>>>

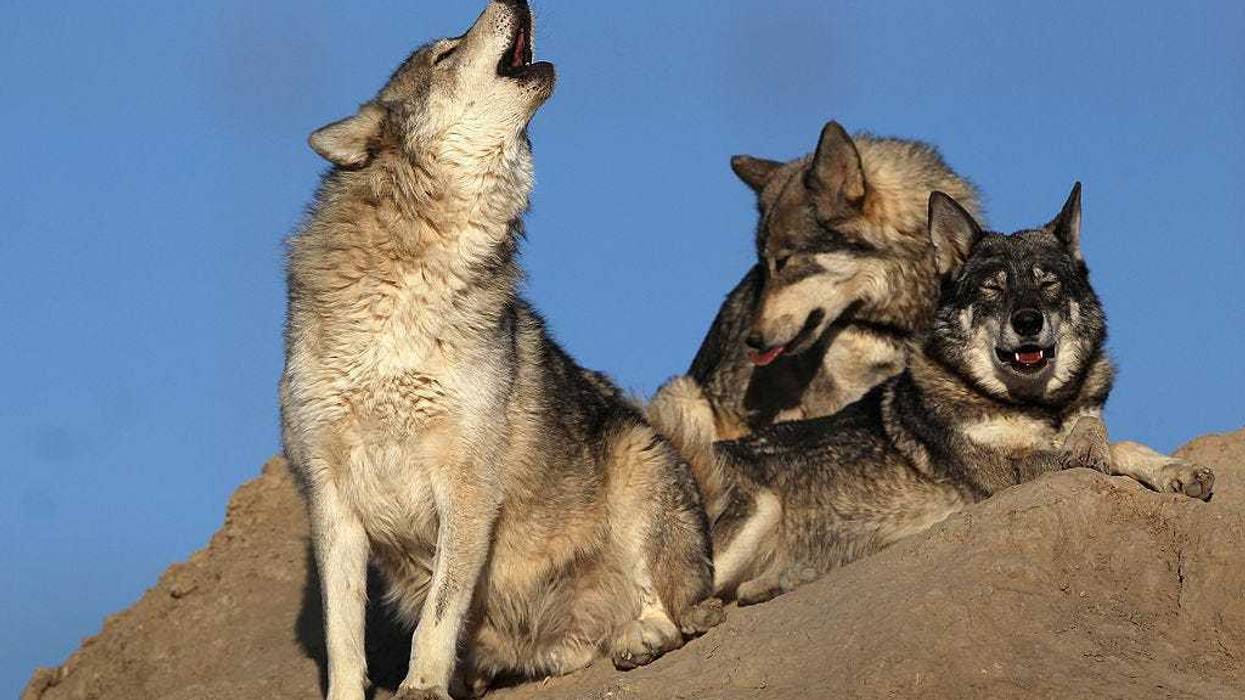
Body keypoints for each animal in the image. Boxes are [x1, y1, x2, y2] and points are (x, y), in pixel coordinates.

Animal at [279, 3, 720, 699]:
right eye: (444, 54)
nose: (516, 3)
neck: (410, 285)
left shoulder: (465, 484)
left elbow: (438, 612)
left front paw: (422, 687)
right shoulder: (331, 498)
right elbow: (342, 635)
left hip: (636, 468)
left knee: (671, 611)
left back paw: (641, 637)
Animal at [693, 184, 1215, 604]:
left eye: (1047, 281)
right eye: (992, 288)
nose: (1028, 321)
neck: (1034, 407)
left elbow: (1118, 440)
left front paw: (1176, 469)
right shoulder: (1010, 477)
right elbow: (1107, 448)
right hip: (757, 511)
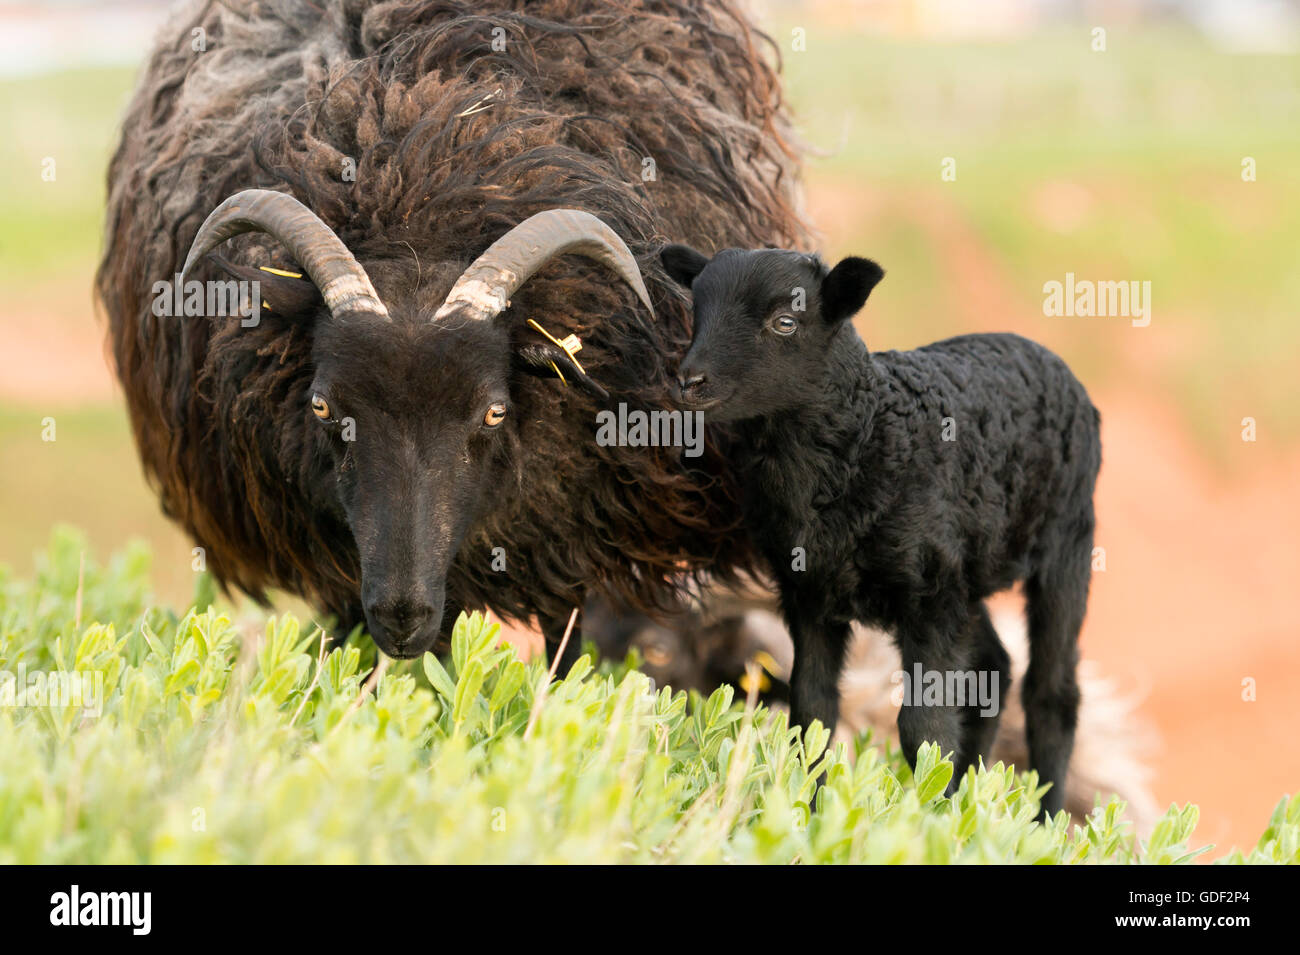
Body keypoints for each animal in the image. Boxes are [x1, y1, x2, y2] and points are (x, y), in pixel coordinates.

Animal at [660, 242, 1097, 815]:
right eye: (697, 310)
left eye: (784, 322)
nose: (690, 381)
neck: (869, 436)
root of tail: (1043, 352)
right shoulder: (810, 595)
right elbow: (812, 715)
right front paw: (812, 813)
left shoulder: (929, 600)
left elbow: (924, 730)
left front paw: (924, 819)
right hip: (964, 568)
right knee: (995, 668)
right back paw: (971, 801)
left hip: (1066, 541)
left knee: (1052, 695)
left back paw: (1042, 821)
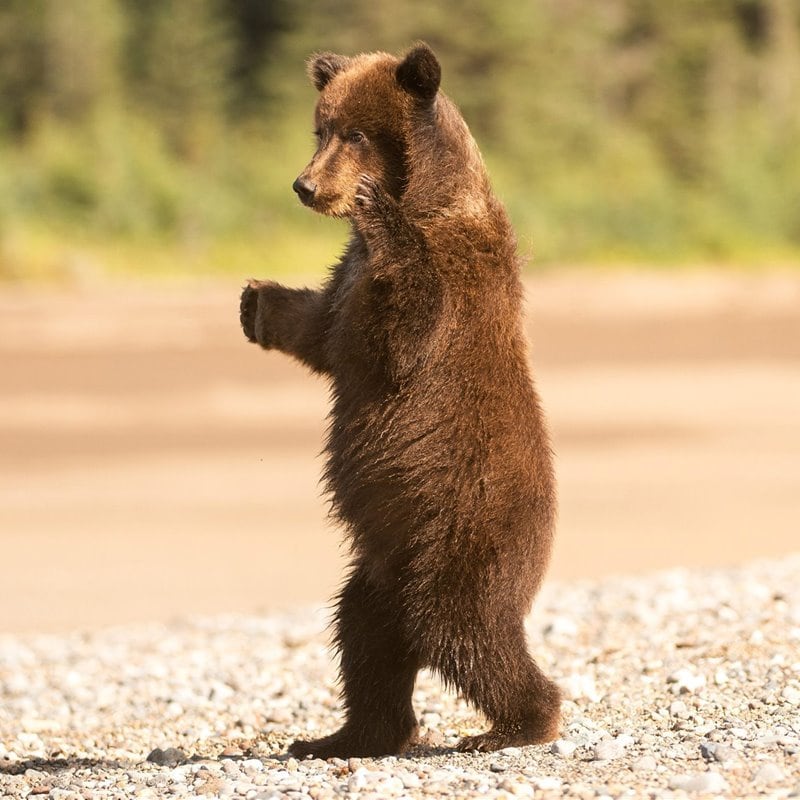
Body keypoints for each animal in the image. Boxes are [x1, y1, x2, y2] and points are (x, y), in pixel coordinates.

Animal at [241, 42, 560, 756]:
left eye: (357, 134)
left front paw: (374, 208)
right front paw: (255, 301)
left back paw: (519, 723)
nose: (306, 186)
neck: (424, 195)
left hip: (464, 531)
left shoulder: (454, 277)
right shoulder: (347, 280)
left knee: (462, 629)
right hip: (384, 560)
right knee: (365, 637)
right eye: (321, 129)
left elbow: (403, 330)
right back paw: (346, 735)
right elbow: (322, 332)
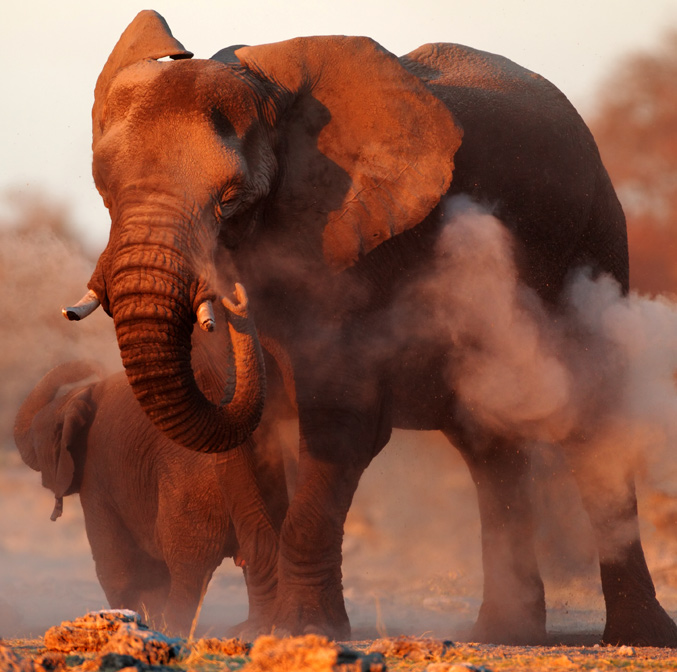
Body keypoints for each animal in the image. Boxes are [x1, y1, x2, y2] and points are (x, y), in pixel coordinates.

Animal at [66, 10, 676, 648]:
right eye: (105, 190)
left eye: (231, 201)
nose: (232, 297)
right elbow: (243, 440)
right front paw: (258, 629)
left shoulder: (357, 248)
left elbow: (342, 425)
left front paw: (306, 630)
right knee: (487, 446)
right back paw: (504, 632)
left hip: (595, 242)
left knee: (592, 425)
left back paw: (638, 636)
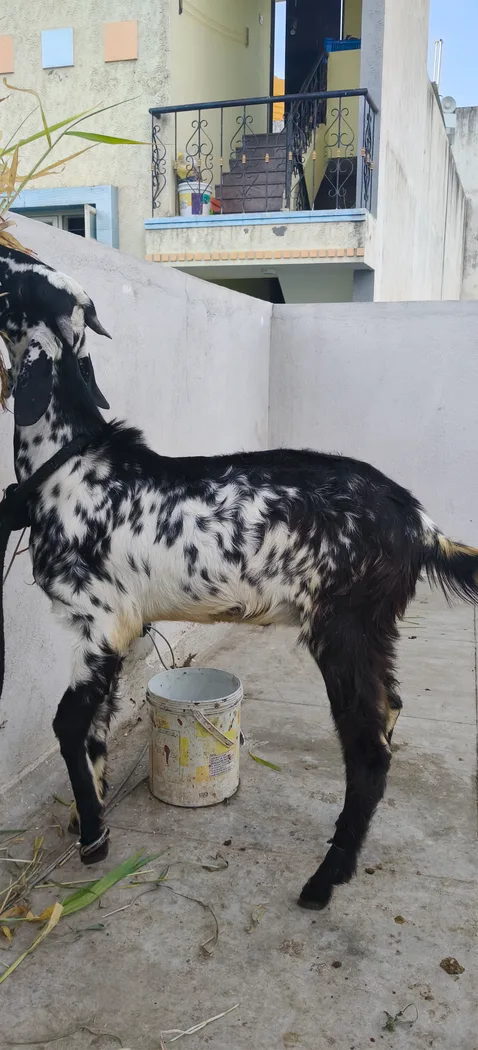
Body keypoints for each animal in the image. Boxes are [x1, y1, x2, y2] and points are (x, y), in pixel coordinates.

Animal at [1, 243, 478, 908]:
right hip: (374, 630)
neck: (69, 463)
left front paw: (93, 838)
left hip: (344, 628)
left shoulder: (96, 623)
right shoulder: (117, 632)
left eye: (10, 282)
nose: (4, 248)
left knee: (367, 750)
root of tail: (418, 523)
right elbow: (96, 728)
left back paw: (324, 880)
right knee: (390, 712)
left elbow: (67, 725)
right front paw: (84, 814)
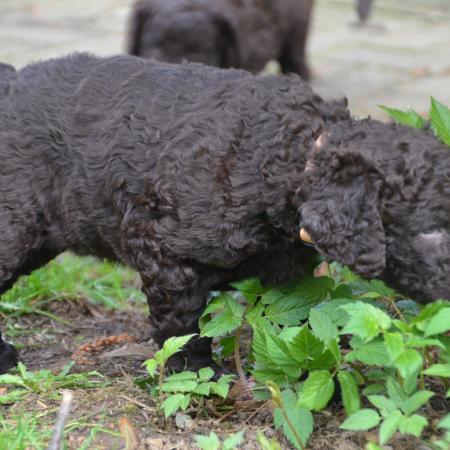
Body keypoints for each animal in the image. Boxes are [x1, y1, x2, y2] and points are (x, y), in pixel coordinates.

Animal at [0, 53, 450, 376]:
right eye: (430, 233)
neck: (291, 152)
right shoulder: (164, 249)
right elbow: (183, 325)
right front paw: (200, 370)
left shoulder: (283, 268)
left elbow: (294, 315)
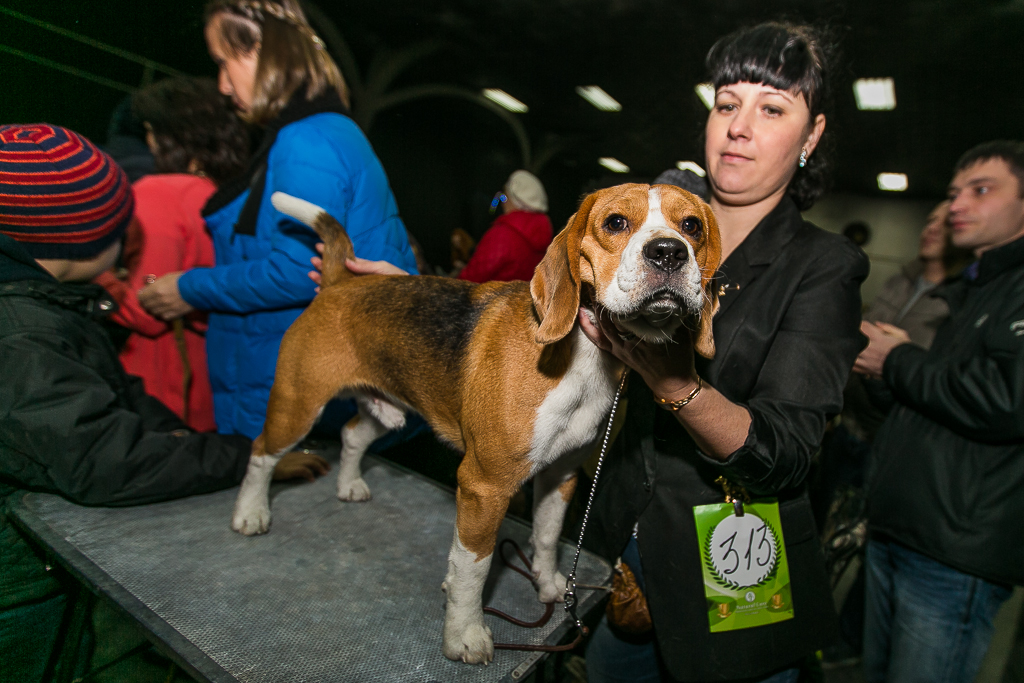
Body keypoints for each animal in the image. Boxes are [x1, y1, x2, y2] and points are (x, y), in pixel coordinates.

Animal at [230, 181, 729, 663]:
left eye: (692, 225)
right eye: (616, 222)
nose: (668, 252)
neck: (583, 358)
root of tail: (339, 284)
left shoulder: (561, 474)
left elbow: (546, 535)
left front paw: (548, 584)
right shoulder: (483, 488)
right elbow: (473, 569)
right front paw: (465, 636)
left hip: (387, 408)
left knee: (352, 435)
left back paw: (349, 485)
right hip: (297, 405)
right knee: (261, 452)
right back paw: (250, 512)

<<<

> Exercise instructions
Within the listing above, the lines from the one with "left elbow: (1118, 440)" through the one with "right knee: (995, 668)" are to be given again word for word. Do not include pictures.

> Result below
left elbow: (1118, 440)
left front paw: (1176, 469)
right shoulder: (1010, 477)
right elbow: (1107, 448)
right hip: (757, 511)
Body keypoints for each animal in the image. Boxes are [x1, y1, x2, y2] and points are (x, y), in pixel coordinates.

Animal at [660, 242, 1097, 815]:
right eye: (697, 310)
left eye: (784, 322)
nose: (690, 381)
neck: (869, 436)
root of tail: (1043, 352)
right shoulder: (810, 595)
right elbow: (812, 715)
right front paw: (812, 813)
left shoulder: (929, 600)
left elbow: (924, 730)
left front paw: (924, 819)
right hip: (964, 568)
right knee: (995, 668)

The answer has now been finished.